There is no greater feeling than love.

If you would've asked me a year ago how my life would be now, I wouldn't have an answer. But if you asked me right now where my life would be in a year, I'd say somewhere with you.

The definition of 'love' on Urban Dictionary is:

"an affection with no limits or conditions: completely loving someone. It's when you trust the other with your life and when you would do anything for each other. When you love someone you want nothing more than for them to be truly happy no matter what it takes because that's how much you care about them and because their needs come before your own. You hide nothing of yourself and can tell the other anything because you know they accept you just the way you are and vice versa."

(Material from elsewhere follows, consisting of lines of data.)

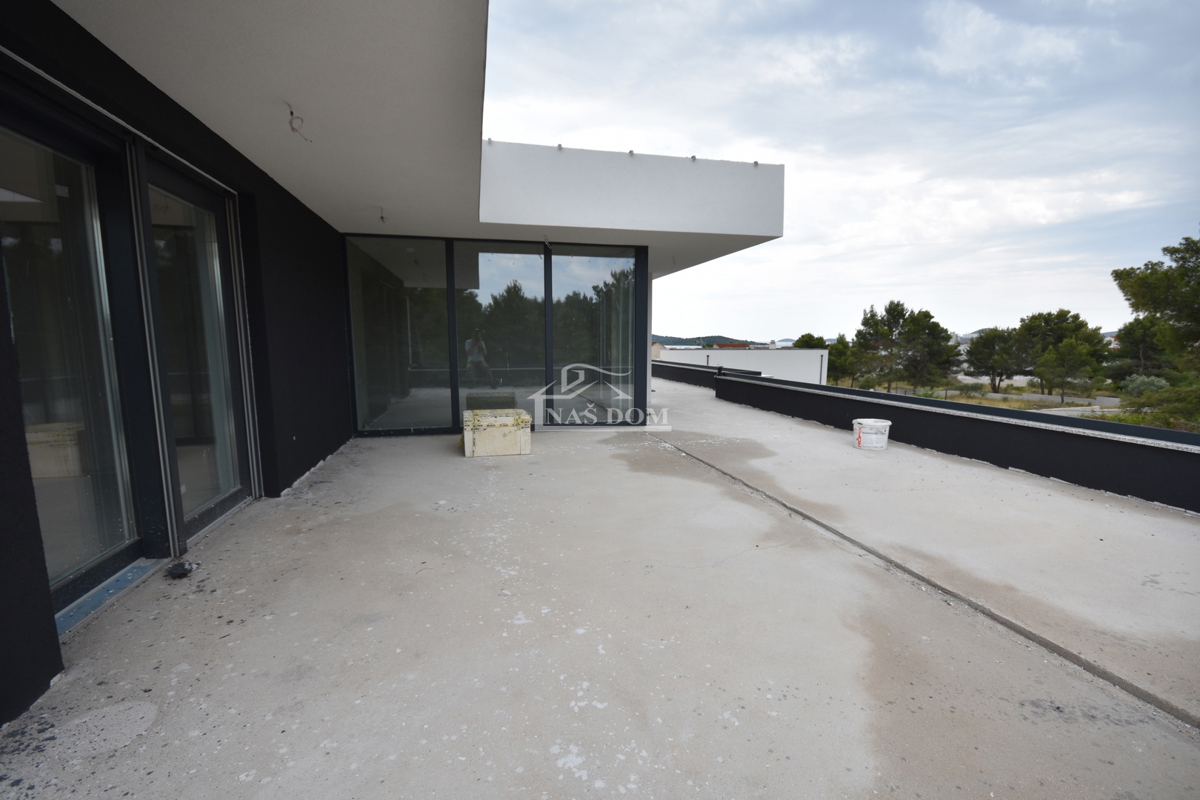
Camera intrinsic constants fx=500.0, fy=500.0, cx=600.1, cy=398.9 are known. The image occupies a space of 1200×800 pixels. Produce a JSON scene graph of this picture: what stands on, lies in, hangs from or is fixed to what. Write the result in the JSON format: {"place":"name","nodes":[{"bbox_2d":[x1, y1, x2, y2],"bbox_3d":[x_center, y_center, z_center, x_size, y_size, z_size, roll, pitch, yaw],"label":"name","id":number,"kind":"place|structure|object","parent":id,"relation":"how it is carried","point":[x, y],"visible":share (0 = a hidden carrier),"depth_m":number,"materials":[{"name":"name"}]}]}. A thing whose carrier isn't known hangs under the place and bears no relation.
{"place":"outdoors","nodes":[
{"label":"outdoors","id":0,"kind":"place"},
{"bbox_2d":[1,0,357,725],"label":"dark wall","id":1,"kind":"structure","parent":0,"point":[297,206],"depth_m":3.23,"materials":[{"name":"paint"}]},
{"bbox_2d":[0,96,150,615],"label":"glass door","id":2,"kind":"structure","parent":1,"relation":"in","point":[15,297],"depth_m":2.35,"materials":[{"name":"clear glass"}]},
{"bbox_2d":[135,152,258,546],"bbox_3d":[-2.585,-0.250,3.286,0.166,2.281,1.177,-1,7,-12],"label":"glass door","id":3,"kind":"structure","parent":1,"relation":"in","point":[224,474],"depth_m":3.29,"materials":[{"name":"clear glass"}]},
{"bbox_2d":[0,0,781,734],"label":"house","id":4,"kind":"structure","parent":0,"point":[41,586],"depth_m":3.02,"materials":[{"name":"paint"}]},
{"bbox_2d":[345,235,452,436],"bbox_3d":[-2.560,-0.793,6.433,1.299,2.605,0.141,-1,7,-12],"label":"window","id":5,"kind":"structure","parent":4,"relation":"in","point":[360,381],"depth_m":6.43,"materials":[{"name":"clear glass"}]},
{"bbox_2d":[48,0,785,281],"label":"roof overhang","id":6,"kind":"object","parent":4,"relation":"attached to","point":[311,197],"visible":0.82,"depth_m":3.46,"materials":[{"name":"white paint"}]},
{"bbox_2d":[286,102,311,142],"bbox_3d":[-1.751,-1.594,2.899,0.128,0.204,0.136,-1,7,-12],"label":"ceiling wire","id":7,"kind":"object","parent":6,"relation":"hanging from","point":[292,113],"visible":0.97,"depth_m":2.88,"materials":[{"name":"white plastic"}]},
{"bbox_2d":[377,207,387,223],"bbox_3d":[-2.296,-1.935,5.277,0.121,0.191,0.130,-1,7,-12],"label":"ceiling wire","id":8,"kind":"object","parent":6,"relation":"hanging from","point":[381,218],"visible":0.94,"depth_m":5.26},
{"bbox_2d":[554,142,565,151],"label":"roof clip","id":9,"kind":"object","parent":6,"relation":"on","point":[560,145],"visible":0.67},
{"bbox_2d":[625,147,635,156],"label":"roof clip","id":10,"kind":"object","parent":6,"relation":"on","point":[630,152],"visible":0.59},
{"bbox_2d":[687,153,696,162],"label":"roof clip","id":11,"kind":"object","parent":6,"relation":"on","point":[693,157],"visible":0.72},
{"bbox_2d":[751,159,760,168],"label":"roof clip","id":12,"kind":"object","parent":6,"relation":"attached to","point":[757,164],"visible":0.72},
{"bbox_2d":[453,241,546,429],"bbox_3d":[-1.317,-0.832,6.718,1.268,2.626,0.164,-1,7,-12],"label":"window","id":13,"kind":"structure","parent":4,"relation":"in","point":[494,267],"depth_m":6.67,"materials":[{"name":"glass"}]},
{"bbox_2d":[546,245,638,426],"bbox_3d":[-0.104,-0.893,7.118,1.331,2.658,0.165,-1,7,-12],"label":"window","id":14,"kind":"structure","parent":4,"relation":"in","point":[557,334],"depth_m":7.11,"materials":[{"name":"clear glass"}]},
{"bbox_2d":[1,373,1199,799],"label":"concrete terrace","id":15,"kind":"structure","parent":0,"point":[243,642],"materials":[{"name":"grey concrete"}]},
{"bbox_2d":[57,560,158,637],"bbox_3d":[-2.488,0.984,2.452,0.193,0.032,0.948,-1,7,-12],"label":"door threshold","id":16,"kind":"object","parent":15,"relation":"on","point":[144,567],"visible":0.55,"depth_m":2.47,"materials":[{"name":"blue"}]},
{"bbox_2d":[166,560,196,577],"bbox_3d":[-2.302,0.930,2.758,0.143,0.064,0.144,-1,7,-12],"label":"debris","id":17,"kind":"object","parent":15,"relation":"on","point":[179,572],"visible":0.98,"depth_m":2.72,"materials":[{"name":"black"}]},
{"bbox_2d":[462,408,531,457],"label":"box","id":18,"kind":"object","parent":15,"relation":"on","point":[506,451],"visible":0.99,"depth_m":5.55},
{"bbox_2d":[853,418,890,450],"bbox_3d":[3.211,0.420,5.952,0.408,0.306,0.407,2,7,13],"label":"bucket","id":19,"kind":"object","parent":15,"relation":"on","point":[870,441],"visible":0.99,"depth_m":5.81,"materials":[{"name":"white plastic"}]},
{"bbox_2d":[650,359,750,389],"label":"parapet wall","id":20,"kind":"structure","parent":0,"point":[684,369],"depth_m":15.06,"materials":[{"name":"black paint"}]},
{"bbox_2d":[652,334,765,346],"label":"hill","id":21,"kind":"structure","parent":0,"point":[712,337],"materials":[{"name":"green plant"}]},
{"bbox_2d":[658,346,829,383],"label":"white building","id":22,"kind":"structure","parent":0,"point":[745,355],"depth_m":34.03,"materials":[{"name":"white paint"}]},
{"bbox_2d":[484,0,1199,341],"label":"sky","id":23,"kind":"structure","parent":0,"point":[696,320],"materials":[{"name":"white"}]},
{"bbox_2d":[717,368,1199,514],"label":"parapet wall","id":24,"kind":"structure","parent":0,"point":[1003,423],"depth_m":5.13,"materials":[{"name":"black paint"}]},
{"bbox_2d":[832,378,1129,418],"label":"grass field","id":25,"kind":"structure","parent":0,"point":[1027,390],"materials":[{"name":"plant"}]},
{"bbox_2d":[824,335,858,386],"bbox_3d":[18.764,-2.478,39.351,3.572,4.897,3.673,5,8,34],"label":"tree","id":26,"kind":"object","parent":25,"relation":"on","point":[841,353],"visible":0.7,"depth_m":38.55,"materials":[{"name":"green plant"}]},
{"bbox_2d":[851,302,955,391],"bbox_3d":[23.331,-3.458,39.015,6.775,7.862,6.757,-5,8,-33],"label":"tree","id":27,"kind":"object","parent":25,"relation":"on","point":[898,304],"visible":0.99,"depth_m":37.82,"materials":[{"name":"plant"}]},
{"bbox_2d":[965,326,1025,392],"bbox_3d":[29.642,-2.831,37.386,4.348,5.166,4.342,-6,9,-40],"label":"tree","id":28,"kind":"object","parent":25,"relation":"on","point":[980,365],"visible":0.97,"depth_m":36.63,"materials":[{"name":"plant"}]},
{"bbox_2d":[1015,308,1106,396],"bbox_3d":[31.725,-3.001,35.147,5.370,6.365,5.406,-5,9,-35],"label":"tree","id":29,"kind":"object","parent":25,"relation":"on","point":[1057,316],"visible":0.87,"depth_m":34.07,"materials":[{"name":"plant"}]},
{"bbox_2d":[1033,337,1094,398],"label":"tree","id":30,"kind":"object","parent":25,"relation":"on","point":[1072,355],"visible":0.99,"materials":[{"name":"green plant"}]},
{"label":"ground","id":31,"kind":"structure","parent":0},
{"bbox_2d":[793,333,827,348],"label":"tree","id":32,"kind":"object","parent":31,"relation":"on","point":[799,341],"visible":0.37,"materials":[{"name":"green plant"}]},
{"bbox_2d":[1106,319,1170,383],"bbox_3d":[31.114,-2.198,28.791,3.917,5.095,3.891,-1,7,-12],"label":"tree","id":33,"kind":"object","parent":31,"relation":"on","point":[1137,351],"visible":0.71,"depth_m":28.34,"materials":[{"name":"plant"}]},
{"bbox_2d":[1120,375,1169,397],"bbox_3d":[21.803,-0.243,20.051,1.773,1.421,1.841,-1,7,-12],"label":"shrub","id":34,"kind":"object","parent":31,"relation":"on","point":[1158,383],"visible":0.58,"depth_m":19.84,"materials":[{"name":"green plant"}]},
{"bbox_2d":[1095,384,1199,431],"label":"shrub","id":35,"kind":"object","parent":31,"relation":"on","point":[1156,418],"visible":0.6,"depth_m":11.93,"materials":[{"name":"green plant"}]},
{"bbox_2d":[1112,231,1199,377],"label":"tree","id":36,"kind":"object","parent":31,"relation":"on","point":[1133,292],"visible":0.99,"depth_m":17.22,"materials":[{"name":"plant"}]}
]}

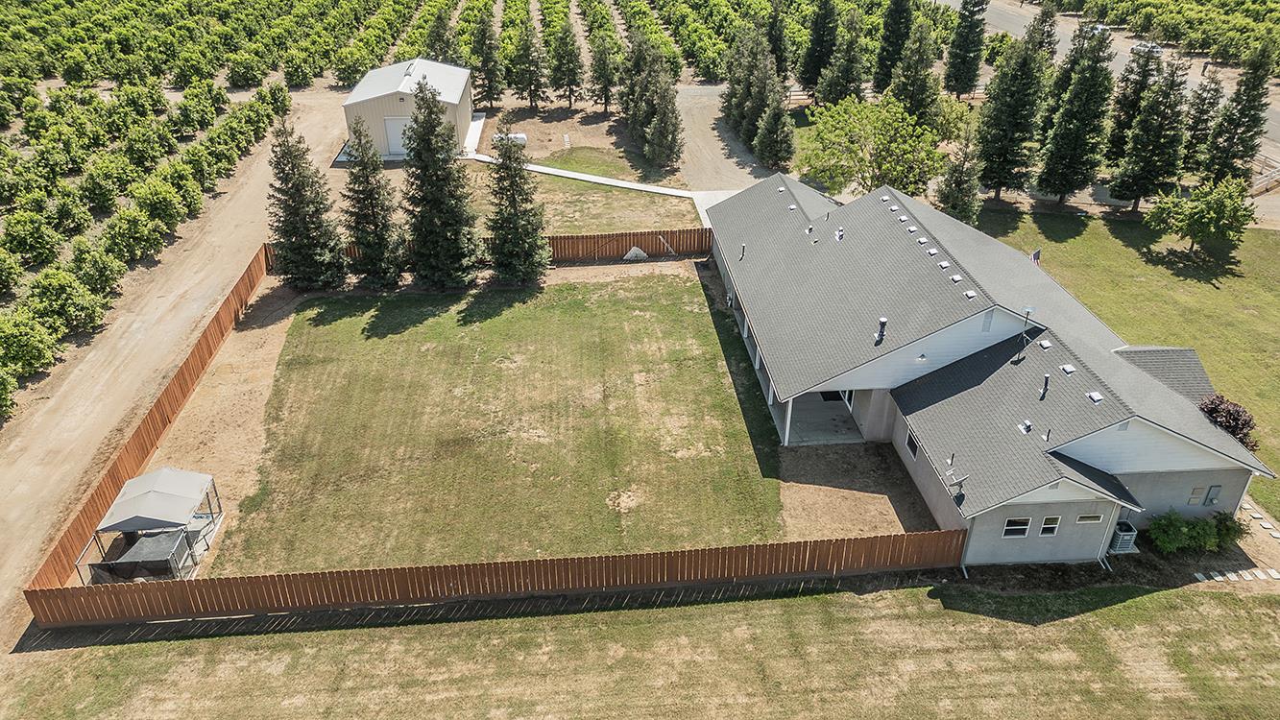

It started at the end of my summer going into my freshman year of college. I was ready for this new chapter of life- college. I had no expectations except for cute boys, fun parties, and many memories with my new friends. I was like any other girl going to college; not looking for anything. Everyone always built into my head "why would you want a boyfriend your freshman year," "experience the college life single," "you'll meet plenty of boys at school," "just have fun..." but in the blink of an eye none of that mattered.

After being placed in group chats and facebook pages, there was always one boy who caught my eye, but little did I know we met before. Do you ever read that stuff on twitter where it is like "what if you have already met the love of your life and had no idea?" Yeah, it kind of felt like that. We were at the same prom, beach, senior week, and college parties, and I had no idea that some stranger was going to mean so much to me one day.

I went from having the mindset that boys are stupid to not being able to take this boy off my mind. I have only ever been "in love" one other time, but this love does not compare to that. It doesn't even come close to it. This love is greater than any love, and he is greater than any boy.

It is crazy how fast things can change and how comfortable you can become with another person. There is no greater feeling than being able to look into someone's eyes and see a future.